Aug 10, 2012

UOB declared an interim dividend of 20S¢ per share

Only one amongst peers with sequential net profit growth. UOB recorded 2Q12 net profit of S$713m, up 3.6% QoQ. This is above market expectations of S$627m. The improvement is attributed to stronger fee & commission income offsetting (1) weakness in trading income; and (2) lower gains from sale of investments. Though NIM of 1.92% was 6 bps narrower QoQ, net interest income contracted a mild 1.7% QoQ as loans expanded marginally. UOB is the only bank amongst the three to record a sequential growth in net profit. We raised our FY12F net profit by 6% to S$2.48b primarily due to a lowering of provisions expectations. UOB remains our top pick and we maintain BUY. Target price is raised to S$21.40 based on 1.5x 2012 book (previously 1.4x), a discount to the 1.57x historical average.

NIM was squeezed, just like peers. NIM of 1.92% was 6 bps narrower QoQ due to high liquidity and keen market competition. UOB experienced NIM squeeze in markets such as Singapore and HK, whilst other regional markets recorded NIM stabilization. All the three banks’ recorded sequential NIM contraction. UOB management expects NIM to remain tight going forward. Management is guiding for high single-digit loan growth for FY12. We cut our FY12F loan growth to 9%, from 11% previously.

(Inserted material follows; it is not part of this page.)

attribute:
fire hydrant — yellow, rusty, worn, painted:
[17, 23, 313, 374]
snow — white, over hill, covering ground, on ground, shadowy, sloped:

The bright spark is fee & commission income, which rose 6.7% QoQ, mainly driven by
investment related income (+16.7% QoQ) and loan-related fees (+9.5%). Management indicated that for corporate loans, the margins are fine but UOB is able to compensate by charging loan-related fees.

UOB declared an interim dividend of 20S¢ per share. The scrip dividend scheme will not be applied. UOB also announced that Hsieh Fu Hua will succeed Wee Cho Yaw as UOB Chairman effective Apr 2013.


Other Key Highlights
NIM was squeezed. NIM of 1.92% was 6 bps narrower QoQ due to high liquidity and keen market competition. UOB experienced NIM squeeze in markets such as Singapore and HK, whilst other regional markets recorded NIM stabilization. Management said UOB did not compete for high-cost deposits, which cushioned the NIM squeeze, though this led to a 2.3% QoQ decline in S$ deposits. All the three banks’ recorded sequential NIM contraction. UOB management expects NIM to remain tight going forward. We forecast FY12 NIM of 1.93%.

Management guiding for high single-digit FY12 loan growth. Loans expanded 1.4% QoQ, following 1Q12’s 2.6%. Singapore loans grew 1.3% QoQ whilst regional loans expanded a faster 3.0%. Worthy of mention is general commerce loans 4.7% QoQ expansion. Management is guiding for high singledigit loan growth for FY12. We cut our FY12F loan growth to 9%, from 11% previously.

Loan deposit ratio of 87.1% offers scope for further loan growth. UOB kept its USD loan deposit ratio at a low 95.2%.

Fee & commission income rose 6.7% QoQ, mainly driven by investment related income (+16.7% QoQ) and loan-related fees (+9.5%). Management indicated that for corporate loans, the margins are fine but UOB is able to compensate by charging loan-related fees.

As expected, trading income was weak, plunging 78% QoQ to S$11m. Nontrading income from sale of AFS also fell 16.4% QoQ to S$131m. After the jump in 1Q12, all three banks recorded weakness in these trading-related segments.

Despite UOB’s share price outperformance versus peers YTD, we expect further share price upside, on the back of UOB’s strong 2Q12 earnings from the fee & commission business, and its balance sheet robustness.